There are many things that Chris “Ludacris” Bridges still has to cross off his to-do list. For starters, he’d like to learn to cook something besides tacos. He’d also like to learn the basics of photography—because music and acting as art forms just aren’t enough for a man who likes to master all. However, when you wait five years from one album release to another, that record sort of has to become your main focus, especially when you’re a Virgo. Anyone who follows astrology knows that this means one thing: the man is a perfectionist.
“I’ve devoted my creativity and my all-out hunger to this music, and it’s just amazing. I feel that this is by far the best piece of work I’ve done so far,” he confides of Ludaversal, his ninth studio album.
It’s no accident that the March 31st release of Ludaversal will coincide with the second biggest project in his life: the April 3rd debut of Furious 7, his seventh time reprising the role of Tej Parker in The Fast and the Furious franchise film.
‘Part of the reason that the album comes out the same week as the movie is that I saw a window of time. I said, ‘I’m not going to shoot any other movies, and I’m going to dedicate this time to my music. I think that when people hear this album, they will understand that I’m not a person who’s trying to juggle two jobs,” says Ludacris.
He admits that the lull in his music-making was largely due to his Furious filmmaking: shooting three films in four years did not give him the appropriate time needed to cut a worthy record.
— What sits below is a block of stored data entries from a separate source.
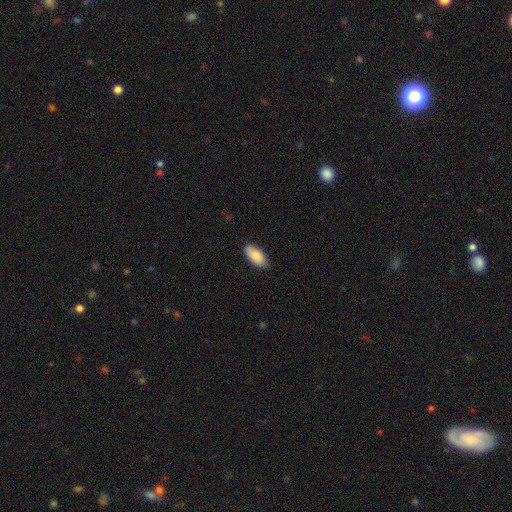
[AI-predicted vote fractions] This appears to be a smooth galaxy with no disk features (88%) that is in between round and cigar-shaped (91%). Merging: none (86%).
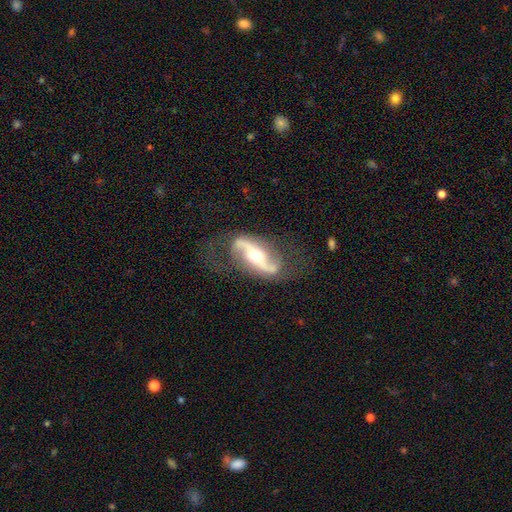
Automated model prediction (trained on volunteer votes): This is clearly a featured or disk galaxy (88%). It is clearly not viewed edge-on (94%). Bar: marginally strong (36%, tied with no). Spiral arm pattern: clearly yes (96%). Spiral arm count: clearly 2 (93%). Spiral winding: likely loose (67%). Central bulge: likely moderate (62%). Merging: likely none (70%).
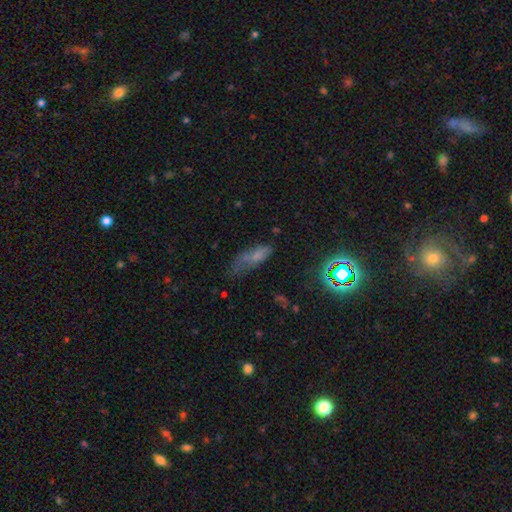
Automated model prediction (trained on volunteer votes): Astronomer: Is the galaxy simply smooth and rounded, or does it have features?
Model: smooth — 56%.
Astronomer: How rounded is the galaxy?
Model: in between — 65%.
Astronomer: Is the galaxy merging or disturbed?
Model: none — 35% (runner-up: minor disturbance, 29%).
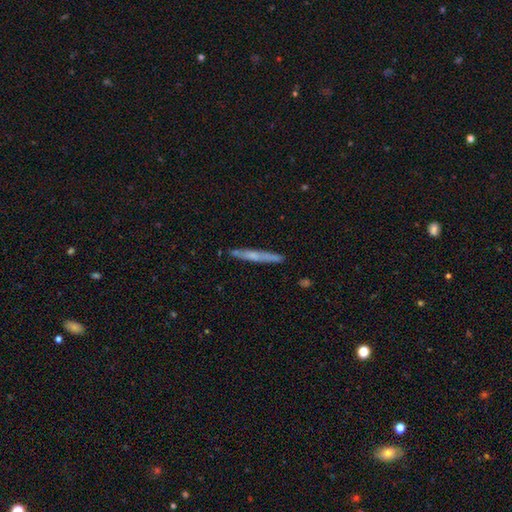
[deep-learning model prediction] Smooth or featured?
  - featured or disk: 53% *
  - smooth: 41%
  - star or artifact: 7%
Edge-on disk?
  - yes: 95% *
  - no: 5%
Merging?
  - none: 88% *
  - minor disturbance: 9%
  - major disturbance: 2%
  - merger: 1%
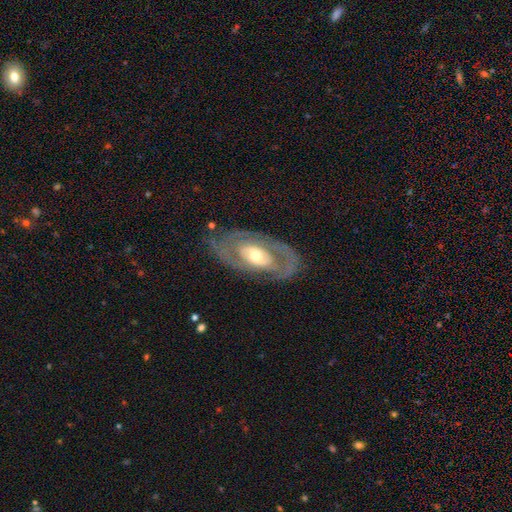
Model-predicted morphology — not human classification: Smooth or featured?
  - featured or disk: 78% *
  - smooth: 17%
  - star or artifact: 5%
Edge-on disk?
  - no: 92% *
  - yes: 8%
Bar?
  - no: 70% *
  - weak: 21%
  - strong: 9%
Spiral arms?
  - yes: 65% *
  - no: 35%
Bulge size?
  - moderate: 56% *
  - small: 33%
  - large: 9%
  - dominant: 1%
  - none: 1%
Merging?
  - none: 75% *
  - minor disturbance: 15%
  - major disturbance: 9%
  - merger: 1%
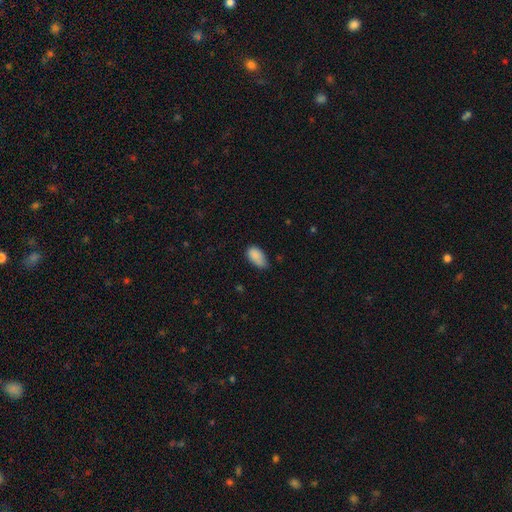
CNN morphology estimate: A smooth galaxy with no disk features (86%) that is in between round and cigar-shaped (93%).

Vote fractions:
- Smooth or featured? smooth: 86% / star or artifact: 8% / featured or disk: 6%
- How rounded? in between: 93% / round: 5% / cigar-shaped: 3%
- Merging? none: 48% / minor disturbance: 40% / major disturbance: 8% / merger: 3%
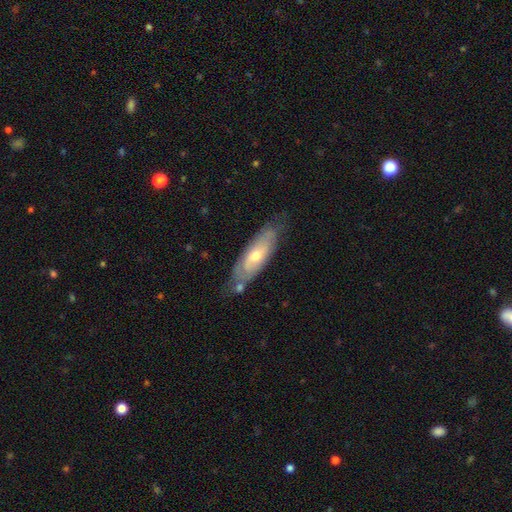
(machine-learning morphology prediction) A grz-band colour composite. It shows a featured or disk galaxy (59%). Merging: none (65%).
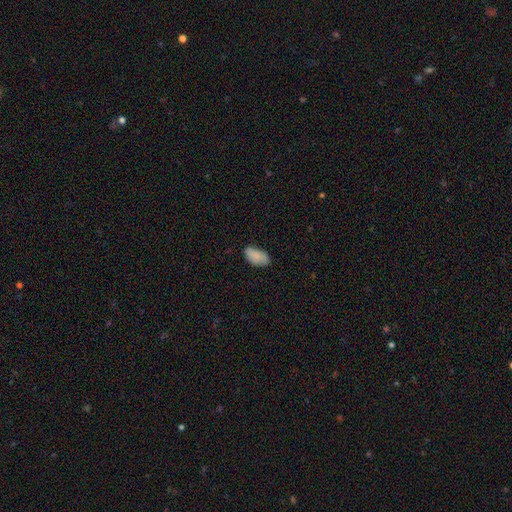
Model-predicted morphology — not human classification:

“We were shooting back to back, and it’s such a big franchise movie that even in between movies we were doing reshoots and publicity, and it wasn’t a large enough window, in my opinion, to give my music the amount of time and marketing it deserved.
“Of course, you have a lot of fans who are impatient, but at the same time, I want to be able to devote my full time to it and not half-ass it, for lack of a better word. I’d rather wait and it be right than to rush and be all the way wrong.” He adds, “I’m a Virgo, so everything has to be perfect.”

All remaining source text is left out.